▶ YOUR GOAL
Down to the final line, print the records again exactly.

Stored records:
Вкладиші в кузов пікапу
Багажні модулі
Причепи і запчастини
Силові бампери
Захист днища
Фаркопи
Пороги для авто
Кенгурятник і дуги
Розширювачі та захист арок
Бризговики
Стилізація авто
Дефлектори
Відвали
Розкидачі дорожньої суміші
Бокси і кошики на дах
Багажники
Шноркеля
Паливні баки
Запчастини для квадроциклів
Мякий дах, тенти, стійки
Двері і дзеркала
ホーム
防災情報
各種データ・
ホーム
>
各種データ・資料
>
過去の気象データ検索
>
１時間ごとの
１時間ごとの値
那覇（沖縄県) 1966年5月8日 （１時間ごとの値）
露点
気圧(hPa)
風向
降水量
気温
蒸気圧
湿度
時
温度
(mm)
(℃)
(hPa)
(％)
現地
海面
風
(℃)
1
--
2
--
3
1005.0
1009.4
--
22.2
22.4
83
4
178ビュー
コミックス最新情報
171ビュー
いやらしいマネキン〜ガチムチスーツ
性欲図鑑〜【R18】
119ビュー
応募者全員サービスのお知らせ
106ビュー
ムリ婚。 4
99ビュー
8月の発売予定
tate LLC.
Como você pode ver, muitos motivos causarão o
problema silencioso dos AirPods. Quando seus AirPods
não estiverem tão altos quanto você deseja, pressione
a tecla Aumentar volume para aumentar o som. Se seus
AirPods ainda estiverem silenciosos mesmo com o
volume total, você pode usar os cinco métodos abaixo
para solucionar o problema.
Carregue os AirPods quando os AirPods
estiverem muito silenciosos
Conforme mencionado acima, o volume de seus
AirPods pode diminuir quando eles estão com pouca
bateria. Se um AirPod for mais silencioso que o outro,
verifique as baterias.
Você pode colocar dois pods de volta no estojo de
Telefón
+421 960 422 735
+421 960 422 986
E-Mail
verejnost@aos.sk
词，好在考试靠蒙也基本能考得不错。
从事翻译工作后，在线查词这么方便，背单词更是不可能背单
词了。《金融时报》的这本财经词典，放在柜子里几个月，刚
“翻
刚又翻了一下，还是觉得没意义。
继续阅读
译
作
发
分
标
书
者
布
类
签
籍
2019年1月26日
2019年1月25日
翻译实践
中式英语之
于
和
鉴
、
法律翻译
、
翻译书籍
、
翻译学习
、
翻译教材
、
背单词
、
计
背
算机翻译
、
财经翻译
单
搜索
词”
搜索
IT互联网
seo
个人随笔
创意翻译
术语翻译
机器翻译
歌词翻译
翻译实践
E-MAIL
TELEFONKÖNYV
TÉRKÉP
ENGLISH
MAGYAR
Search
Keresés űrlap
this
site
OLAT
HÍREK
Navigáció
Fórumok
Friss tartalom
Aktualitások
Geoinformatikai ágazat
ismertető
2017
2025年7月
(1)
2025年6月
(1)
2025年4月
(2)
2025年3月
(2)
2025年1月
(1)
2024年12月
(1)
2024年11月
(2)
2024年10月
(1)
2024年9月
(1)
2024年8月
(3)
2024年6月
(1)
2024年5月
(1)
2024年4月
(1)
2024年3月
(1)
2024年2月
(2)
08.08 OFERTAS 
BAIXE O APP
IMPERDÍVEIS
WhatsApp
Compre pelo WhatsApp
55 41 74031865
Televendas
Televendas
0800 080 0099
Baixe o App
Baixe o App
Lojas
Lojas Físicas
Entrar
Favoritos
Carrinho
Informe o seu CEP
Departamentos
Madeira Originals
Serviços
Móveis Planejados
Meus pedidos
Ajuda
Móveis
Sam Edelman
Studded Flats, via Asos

▶ YOUR SOLUTION
Вкладиші в кузов пікапу
Багажні модулі
Причепи і запчастини
Силові бампери
Захист днища
Фаркопи
Пороги для авто
Кенгурятник і дуги
Розширювачі та захист арок
Бризговики
Стилізація авто
Дефлектори
Відвали
Розкидачі дорожньої суміші
Бокси і кошики на дах
Багажники
Шноркеля
Паливні баки
Запчастини для квадроциклів
Мякий дах, тенти, стійки
Двері і дзеркала
ホーム
防災情報
各種データ・
ホーム
>
各種データ・資料
>
過去の気象データ検索
>
１時間ごとの
１時間ごとの値
那覇（沖縄県) 1966年5月8日 （１時間ごとの値）
露点
気圧(hPa)
風向
降水量
気温
蒸気圧
湿度
時
温度
(mm)
(℃)
(hPa)
(％)
現地
海面
風
(℃)
1
--
2
--
3
1005.0
1009.4
--
22.2
22.4
83
4
178ビュー
コミックス最新情報
171ビュー
いやらしいマネキン〜ガチムチスーツ
性欲図鑑〜【R18】
119ビュー
応募者全員サービスのお知らせ
106ビュー
ムリ婚。 4
99ビュー
8月の発売予定
tate LLC.
Como você pode ver, muitos motivos causarão o
problema silencioso dos AirPods. Quando seus AirPods
não estiverem tão altos quanto você deseja, pressione
a tecla Aumentar volume para aumentar o som. Se seus
AirPods ainda estiverem silenciosos mesmo com o
volume total, você pode usar os cinco métodos abaixo
para solucionar o problema.
Carregue os AirPods quando os AirPods
estiverem muito silenciosos
Conforme mencionado acima, o volume de seus
AirPods pode diminuir quando eles estão com pouca
bateria. Se um AirPod for mais silencioso que o outro,
verifique as baterias.
Você pode colocar dois pods de volta no estojo de
Telefón
+421 960 422 735
+421 960 422 986
E-Mail
verejnost@aos.sk
词，好在考试靠蒙也基本能考得不错。
从事翻译工作后，在线查词这么方便，背单词更是不可能背单
词了。《金融时报》的这本财经词典，放在柜子里几个月，刚
“翻
刚又翻了一下，还是觉得没意义。
继续阅读
译
作
发
分
标
书
者
布
类
签
籍
2019年1月26日
2019年1月25日
翻译实践
中式英语之
于
和
鉴
、
法律翻译
、
翻译书籍
、
翻译学习
、
翻译教材
、
背单词
、
计
背
算机翻译
、
财经翻译
单
搜索
词”
搜索
IT互联网
seo
个人随笔
创意翻译
术语翻译
机器翻译
歌词翻译
翻译实践
E-MAIL
TELEFONKÖNYV
TÉRKÉP
ENGLISH
MAGYAR
Search
Keresés űrlap
this
site
OLAT
HÍREK
Navigáció
Fórumok
Friss tartalom
Aktualitások
Geoinformatikai ágazat
ismertető
2017
2025年7月
(1)
2025年6月
(1)
2025年4月
(2)
2025年3月
(2)
2025年1月
(1)
2024年12月
(1)
2024年11月
(2)
2024年10月
(1)
2024年9月
(1)
2024年8月
(3)
2024年6月
(1)
2024年5月
(1)
2024年4月
(1)
2024年3月
(1)
2024年2月
(2)
08.08 OFERTAS 
BAIXE O APP
IMPERDÍVEIS
WhatsApp
Compre pelo WhatsApp
55 41 74031865
Televendas
Televendas
0800 080 0099
Baixe o App
Baixe o App
Lojas
Lojas Físicas
Entrar
Favoritos
Carrinho
Informe o seu CEP
Departamentos
Madeira Originals
Serviços
Móveis Planejados
Meus pedidos
Ajuda
Móveis
Sam Edelman
Studded Flats, via Asos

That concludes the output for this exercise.